Aim of the task:
Look through the listing for the string "lines" and copy out every line that holds it.
═════ Data shown
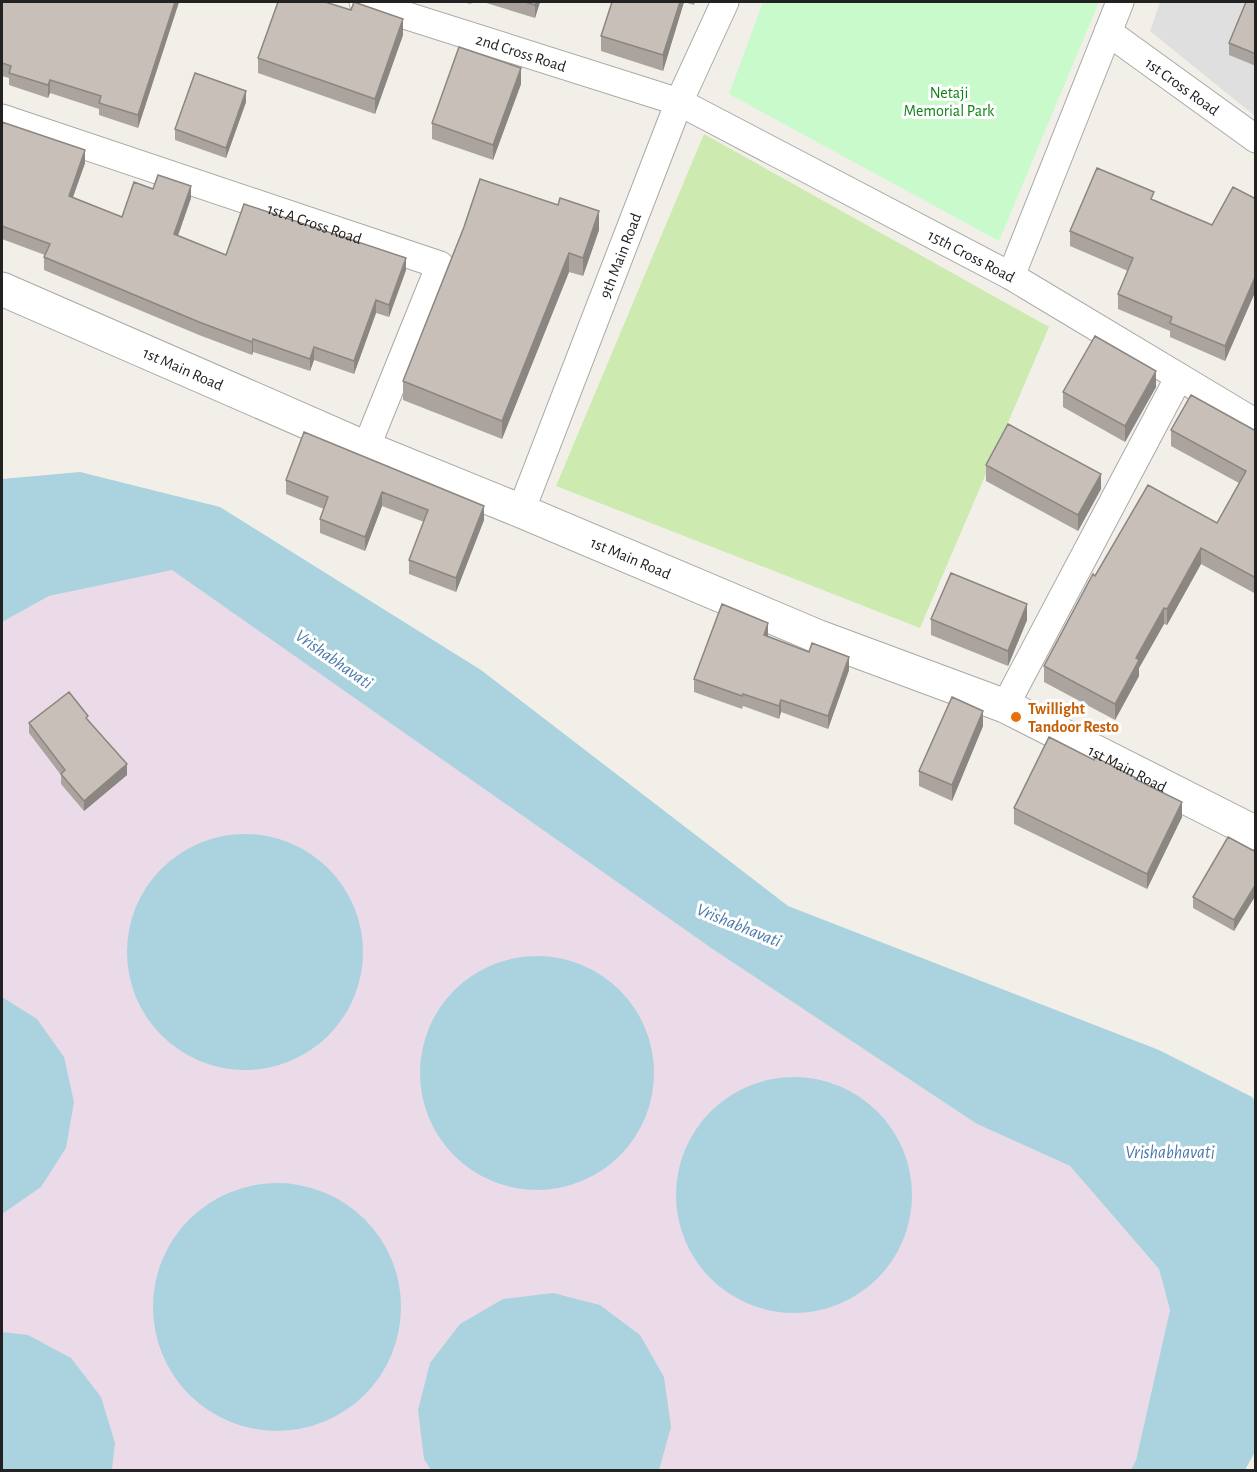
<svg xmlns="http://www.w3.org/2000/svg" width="1257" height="1472" font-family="'Alegreya Sans',sans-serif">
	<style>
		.residential { fill: #e0dfdf }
		.industrial { fill: #ebdbe8 }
		.grass { fill: #cdebb0 }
		.park { fill: #c8facc }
		.water { fill: #aad3df }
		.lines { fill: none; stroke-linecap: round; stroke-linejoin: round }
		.minor-casing { stroke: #a9a9a9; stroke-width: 29 }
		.tertiary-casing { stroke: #a9a9a9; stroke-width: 35 }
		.minor { stroke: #fff; stroke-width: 27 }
		.tertiary { stroke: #fff; stroke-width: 33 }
		.wall { fill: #aba49e }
		.shaded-wall { fill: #8b8681 }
		.building { fill: #c7bfb8; stroke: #8b8681; stroke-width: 1.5 }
		.food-dot { fill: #e8710a; stroke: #fff; stroke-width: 2 }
		.labels { text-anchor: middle; stroke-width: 6; stroke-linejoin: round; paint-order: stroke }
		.street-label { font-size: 16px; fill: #222; stroke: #fff }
		.park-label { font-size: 16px; fill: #0c8416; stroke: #fff }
		.food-label { font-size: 16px; font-weight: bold; fill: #c56008; stroke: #fff; text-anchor: start }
		.water-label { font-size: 18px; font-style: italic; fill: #4a7aab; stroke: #fff }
	</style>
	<rect width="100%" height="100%" fill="#f2efe9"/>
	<path class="residential" d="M 1160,2 L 1255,2 L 1255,116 L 1150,31 Z"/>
	<path class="industrial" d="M 171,569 L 714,950 L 977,1124 L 1070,1166 L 1159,1269 L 1170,1310 L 1136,1460 L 1131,1470 L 2,1470 L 2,622 L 49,596 Z"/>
	<path class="grass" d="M 704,134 L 1049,327 L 920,628 L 556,486 Z"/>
	<path class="park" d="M 763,2 L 1099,2 L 999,241 L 729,94 Z"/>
	<path class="water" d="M 80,472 L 220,507 L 481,670 L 788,906 L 1159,1050 L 1252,1097 L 1256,1103 L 1256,1450 L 1245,1470 L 1131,1470 L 1136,1460 L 1170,1310 L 1159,1269 L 1070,1166 L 977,1124 L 714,950 L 172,570 L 49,596 L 2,622 L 2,479 Z
		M127 952a118 118 0 1 1 236 0a118 118 0 1 1-236 0Z
		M420 1073a117 117 0 1 1 234 0a117 117 0 1 1-234 0Z
		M 2,997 L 37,1019 L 64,1057 L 74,1102 L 66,1148 L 41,1187 L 2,1214 Z
		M676 1195a118 118 0 1 1 236 0a118 118 0 1 1-236 0Z
		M153 1307a124 124 0 1 1 248 0a124 124 0 1 1-248 0Z
		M 553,1293 L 600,1305 L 640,1335 L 664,1377 L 671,1427 L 659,1470 L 431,1470 L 424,1459 L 418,1410 L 430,1363 L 460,1324 L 503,1299 Z
		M 2,1332 L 28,1335 L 71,1358 L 101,1397 L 115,1443 L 112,1470 L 2,1470 Z"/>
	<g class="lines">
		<g class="minor-casing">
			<g id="minor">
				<path id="s1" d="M 363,2 L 679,102 L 1011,276 L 1256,423"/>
				<path id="s2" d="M 1108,32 L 1256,139"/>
				<path id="s3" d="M 2,118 L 440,265 L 366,448"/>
				<path d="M 1011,276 L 1120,2"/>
				<path id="s4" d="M 521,511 L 679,102 L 725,2"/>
				<path d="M 1005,706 L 1179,377"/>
			</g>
		</g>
		<g class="tertiary-casing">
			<g id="tertiary">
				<path id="s5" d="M 2,289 L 366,448 L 521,511 L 819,637 L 1005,706 L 1256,833"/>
			</g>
		</g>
		<use href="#minor" class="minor"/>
		<use href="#tertiary" class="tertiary"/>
	</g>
	<path class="wall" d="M 2,2 L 179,2 L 138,128 L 99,115 L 99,109 L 50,93 L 48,98 L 9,85 L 9,78 L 2,76 Z
		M 462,2 L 472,2 L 471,4 Z
		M 483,2 L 540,2 L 535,18 Z
		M 612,2 L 695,2 L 694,5 L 684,2 L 663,71 L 601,51 L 601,36 Z
		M 1256,2 L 1256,66 L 1229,55 L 1229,43 Z
		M 351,10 L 403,35 L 375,114 L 258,73 L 258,58 Z
		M 521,84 L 493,160 L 432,139 L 432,123 Z
		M 246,102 L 226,158 L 175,140 L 175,129 Z
		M 2,122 L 85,163 L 73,197 L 122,217 L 153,189 L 191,198 L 178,236 L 226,255 L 406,270 L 389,317 L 376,313 L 354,374 L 314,360 L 310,371 L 253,352 L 252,355 L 199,335 L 44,270 L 44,257 L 45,255 L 2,239 Z
		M 1256,199 L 1256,290 L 1225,361 L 1170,337 L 1170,331 L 1118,309 L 1118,294 L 1128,271 L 1070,246 L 1070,231 L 1154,200 L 1212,225 Z
		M 599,230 L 583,276 L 569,272 L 502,439 L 403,400 L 403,381 Z
		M 1156,387 L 1125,442 L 1063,407 L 1063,392 Z
		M 1171,430 L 1256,431 L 1256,594 L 1201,564 L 1167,625 L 1164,624 L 1139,668 L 1139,676 L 1115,720 L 1044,682 L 1044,666 L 1095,576 L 1217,523 L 1239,483 L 1171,446 Z
		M 304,432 L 484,520 L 456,592 L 409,574 L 409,560 L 424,522 L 382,506 L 365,551 L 320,533 L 320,519 L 324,509 L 286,494 L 286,480 Z
		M 986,465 L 1101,489 L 1078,531 L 986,481 Z
		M 931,619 L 1027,620 L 1008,666 L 931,635 Z
		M 768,636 L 849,670 L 828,729 L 781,712 L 779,719 L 743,706 L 742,709 L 694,692 L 694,679 Z
		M 88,719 L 127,775 L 84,811 L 61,784 L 61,775 L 29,733 L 29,723 Z
		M 983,726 L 952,801 L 919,786 L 919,771 Z
		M 1136,780 L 1182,817 L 1147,889 L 1014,824 L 1014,808 Z
		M 1256,852 L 1234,931 L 1193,908 L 1193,897 Z"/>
	<path class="shaded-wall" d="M 175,2 L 179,2 L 138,128 L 138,115 Z
		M 536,2 L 540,2 L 535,18 L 535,5 Z
		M 680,2 L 684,2 L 663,71 L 663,55 Z
		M 403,19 L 403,35 L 375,114 L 375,99 Z
		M 521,68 L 521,84 L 493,160 L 493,145 Z
		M 50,80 L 50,93 L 48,98 L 48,85 Z
		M 246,91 L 246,102 L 226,158 L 226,148 Z
		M 85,150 L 85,163 L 69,208 L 69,196 Z
		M 191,186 L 191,198 L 174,246 L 174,234 Z
		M 599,211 L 599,230 L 583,276 L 583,258 Z
		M 569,253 L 569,272 L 502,439 L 502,421 Z
		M 406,258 L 406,270 L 389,317 L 389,305 Z
		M 1256,275 L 1256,290 L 1225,361 L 1225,346 Z
		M 376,300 L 376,313 L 354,374 L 354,361 Z
		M 253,339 L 253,352 L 252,355 L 252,342 Z
		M 314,347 L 314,360 L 310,371 L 310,359 Z
		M 1156,371 L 1156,387 L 1125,442 L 1125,426 Z
		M 1101,474 L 1101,489 L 1078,531 L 1078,515 Z
		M 382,492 L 382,506 L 365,551 L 365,537 Z
		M 484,506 L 484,520 L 456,592 L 456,578 Z
		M 1201,548 L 1201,564 L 1167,625 L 1167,609 Z
		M 1027,604 L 1027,620 L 1008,666 L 1008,651 Z
		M 1164,608 L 1164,624 L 1139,668 L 1139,676 L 1115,720 L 1115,704 L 1136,658 Z
		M 768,623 L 768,636 L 764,648 L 764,635 Z
		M 849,657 L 849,670 L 828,729 L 828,716 Z
		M 781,700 L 781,712 L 779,719 L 779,706 Z
		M 983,711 L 983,726 L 952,801 L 952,785 Z
		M 127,764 L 127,775 L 84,811 L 84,801 Z
		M 1182,802 L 1182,817 L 1147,889 L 1147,874 Z
		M 1256,884 L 1256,895 L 1234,931 L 1234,920 Z"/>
	<path class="building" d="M 2,2 L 175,2 L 138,115 L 99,103 L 101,96 L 50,80 L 48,85 L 9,73 L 11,66 L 2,63 Z
		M 278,2 L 325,2 L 351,10 L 354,2 L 403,19 L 375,99 L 258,58 Z
		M 525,2 L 536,2 L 535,5 Z
		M 612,2 L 680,2 L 663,55 L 601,36 Z
		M 1246,2 L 1256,2 L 1256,54 L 1229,43 Z
		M 459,47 L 521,68 L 493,145 L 432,123 Z
		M 195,73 L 246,91 L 226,148 L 175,129 Z
		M 2,122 L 85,150 L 69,196 L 122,217 L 134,182 L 153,189 L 158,175 L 191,186 L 174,234 L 226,255 L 244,204 L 406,258 L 389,305 L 376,300 L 354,361 L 314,347 L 310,359 L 253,339 L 252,342 L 199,322 L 44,257 L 50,244 L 2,226 Z
		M 1097,168 L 1154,192 L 1151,199 L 1212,225 L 1233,187 L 1256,199 L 1256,275 L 1225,346 L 1170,323 L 1172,317 L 1118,294 L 1133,258 L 1070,231 Z
		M 480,179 L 558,205 L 560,198 L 599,211 L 583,258 L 569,253 L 502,421 L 403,381 L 464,227 Z
		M 1095,336 L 1156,371 L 1125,426 L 1063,392 Z
		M 1191,395 L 1256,431 L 1256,578 L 1201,548 L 1167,609 L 1164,608 L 1136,658 L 1139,660 L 1115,704 L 1044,666 L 1093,574 L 1095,576 L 1148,485 L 1217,523 L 1246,471 L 1171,430 Z
		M 1008,424 L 1101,474 L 1078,515 L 986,465 Z
		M 304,432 L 484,506 L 456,578 L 409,560 L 428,510 L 382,492 L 365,537 L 320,519 L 328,497 L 286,480 Z
		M 951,573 L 1027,604 L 1008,651 L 931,619 Z
		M 722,604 L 768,623 L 764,635 L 809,652 L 812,643 L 849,657 L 828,716 L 781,700 L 779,706 L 743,694 L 742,696 L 694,679 Z
		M 69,692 L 88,716 L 86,718 L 127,764 L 84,801 L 61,774 L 65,770 L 29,723 Z
		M 952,697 L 983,711 L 952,785 L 919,771 Z
		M 1049,737 L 1094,760 L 1095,757 L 1136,778 L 1135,779 L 1182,802 L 1147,874 L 1014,808 Z
		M 1228,837 L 1256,852 L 1256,884 L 1234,920 L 1193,897 Z"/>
	<circle class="food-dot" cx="1016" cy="717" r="6"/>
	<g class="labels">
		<g class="street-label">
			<text dy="6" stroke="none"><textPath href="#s1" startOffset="166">2nd Cross Road</textPath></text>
			<text dy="6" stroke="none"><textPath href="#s2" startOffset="92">1st Cross Road</textPath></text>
			<text dy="6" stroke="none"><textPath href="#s3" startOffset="330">1st A Cross Road</textPath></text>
			<text dy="6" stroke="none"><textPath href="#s4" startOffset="274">9th Main Road</textPath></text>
			<text dy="6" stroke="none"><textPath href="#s1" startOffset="662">15th Cross Road</textPath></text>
			<text dy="6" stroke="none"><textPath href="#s5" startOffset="198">1st Main Road</textPath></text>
			<text dy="6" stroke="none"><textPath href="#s5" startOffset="684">1st Main Road</textPath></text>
			<text dy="6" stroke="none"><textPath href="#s5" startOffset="1224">1st Main Road</textPath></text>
		</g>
		<g class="park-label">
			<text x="949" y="98">Netaji<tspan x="949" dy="18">Memorial Park</tspan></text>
		</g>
		<g class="food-label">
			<text x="1028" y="714">Twillight<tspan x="1028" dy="18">Tandoor Resto</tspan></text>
		</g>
		<g class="water-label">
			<text transform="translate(334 659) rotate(35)" y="6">Vrishabhavati</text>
			<text transform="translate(739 925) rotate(22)" y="6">Vrishabhavati</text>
			<text x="1170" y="1158">Vrishabhavati</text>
		</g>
	</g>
	<rect width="1257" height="1472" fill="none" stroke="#222222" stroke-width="6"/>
</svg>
══════════
Solution to the exercise:
		.lines { fill: none; stroke-linecap: round; stroke-linejoin: round }
	<g class="lines">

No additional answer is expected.